Problem
Return all lines from the entries below in which the word "Panel" is present.

Collected data entries:
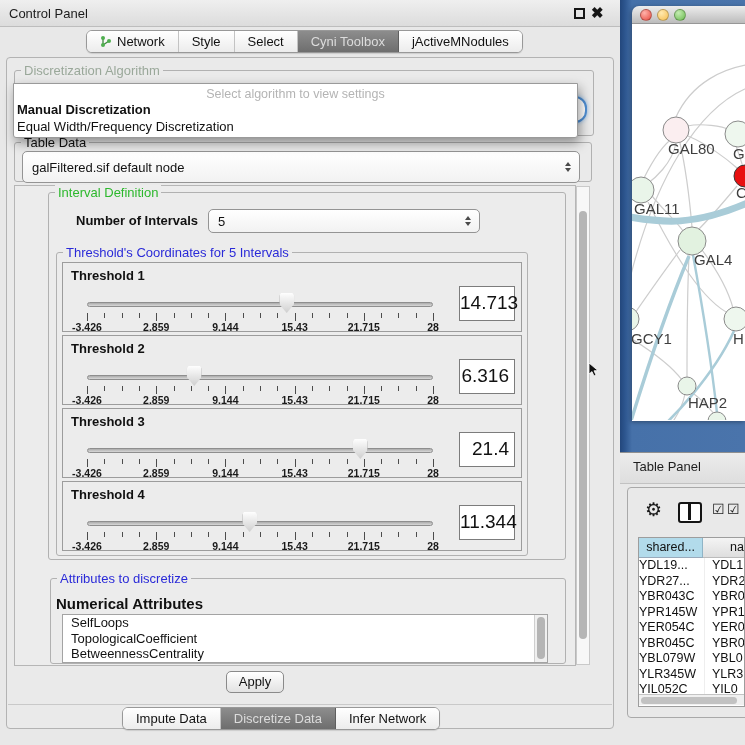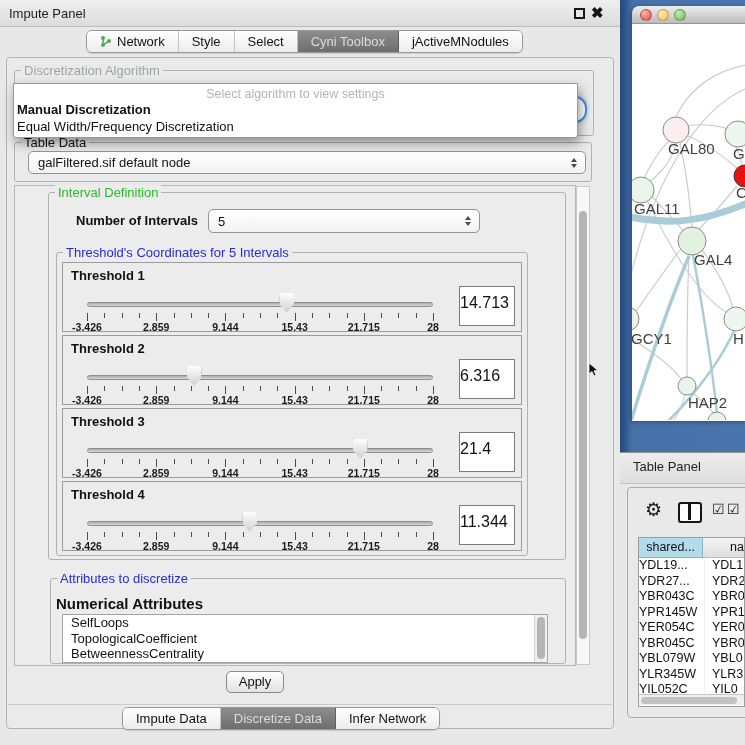--- a/index.html
+++ b/index.html
@@ -122,7 +122,7 @@
 <div class="app">
 
   <div class="titlebar">
-    <span class="t">Impute Panel</span>
+    <span class="t">Control Panel</span>
     <span class="float-ic"></span>
     <span class="close-ic">✖</span>
   </div>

Task result
-    <span class="t">Impute Panel</span>
+    <span class="t">Control Panel</span>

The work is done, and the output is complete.